2人の気持ちはおそらく同じだ。テマリはお茶を一口飲み深く呼吸をすると優しくフタバに語りかけた。
「フタバ、私達は今まで忍として育てられてきた。それこそ友達だとかそんなものは不要なものだと思ってた。でもあんたが私達を好きだと言ってくれたことは素直に嬉しいよ。我愛羅はあんたの純粋さが怖いんだと思う。あんたみたいな奴いなかったからね。きっといつかわかってくれるさ。…私達を友達だと呼んでくれてありがとう」
そう言いおわるとテマリは照れ臭そうにまたお茶を飲んだ。カンクロウがにやにやと笑っている。こんなテマリの姿を初めてみたからだろう。笑われているのに気付いたテマリはカンクロウの肩を殴った。
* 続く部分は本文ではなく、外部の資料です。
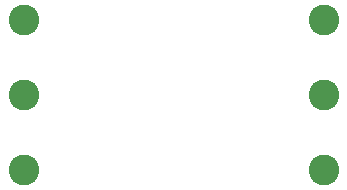
<source format=gbs>
G04 #@! TF.GenerationSoftware,KiCad,Pcbnew,7.0.2-0*
G04 #@! TF.CreationDate,2024-01-28T15:47:01-06:00*
G04 #@! TF.ProjectId,wire_adapter,77697265-5f61-4646-9170-7465722e6b69,rev?*
G04 #@! TF.SameCoordinates,Original*
G04 #@! TF.FileFunction,Soldermask,Bot*
G04 #@! TF.FilePolarity,Negative*
%FSLAX46Y46*%
G04 Gerber Fmt 4.6, Leading zero omitted, Abs format (unit mm)*
G04 Created by KiCad (PCBNEW 7.0.2-0) date 2024-01-28 15:47:01*
%MOMM*%
%LPD*%
G01*
G04 APERTURE LIST*
%ADD10C,2.600000*%
G04 APERTURE END LIST*
D10*
G04 #@! TO.C,J6*
X157480000Y-101600000D03*
G04 #@! TD*
G04 #@! TO.C,J5*
X157480000Y-95250000D03*
G04 #@! TD*
G04 #@! TO.C,J4*
X157480000Y-88900000D03*
G04 #@! TD*
G04 #@! TO.C,J3*
X132080000Y-101600000D03*
G04 #@! TD*
G04 #@! TO.C,J2*
X132080000Y-95250000D03*
G04 #@! TD*
G04 #@! TO.C,J1*
X132080000Y-88900000D03*
G04 #@! TD*
M02*

</source>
「テマリさん…こちらこそありがとうございます。国同士の争いについてはまだよくわからないけど、私達の代では仲良くしましょうね!きっとうまくいきます」
「フタバお前って本当におもしれぇ奴じゃん。そんなんで忍やっていけんのかよ」
「なにを!私だって戦えはしますよ!ただしなくていい争いはしなくていいと思ってるだけです!」
「…まあそうだな。俺だってそう思うじゃん」
3人はなんだか自分たちのしている会話がどうにもおかしく感じて笑ってしまった。
国なんて関係ない。こうやって話せば分かり合えることが沢山あるのだ。
その日はしばらく話をし、中忍試験本選で戦うことになろうとも正々堂々とやりあおうと互いを高めあい別れた。
しかしフタバは知らなかった。
今日火影から召集がかかったのは第三の試験予選の審判であったハヤテが何者かに殺されたことを通達するためであったということを。
それに加えフタバが戦ったカブトは大蛇丸と通じており、中忍試験中に彼らがなにか企んでいるのではないかと火影は踏んでいた。もしかすると砂や音などの同盟各国が大蛇丸と組んで木ノ葉に襲撃をかけるということかもしれない。それがわかっていながらも試験は決行される。大蛇丸がアンコに試験は中止するなと脅しをかけていたのだ。
火影はもし襲撃があったとしても木ノ葉の力を総結集して戦うのみだと召集された上忍たちに言い聞かせた。お前たちを信頼しているから、と。
フタバは知らなかった。テマリやカンクロウと楽しく会話をした数日後、彼らは自国である砂隠れの里に戻りそこで担当上忍から木ノ葉襲撃の計画をきかされることになるということを。
フタバはなにも知らず、ただ今の自分は幸せだと本気で思い込んでいた。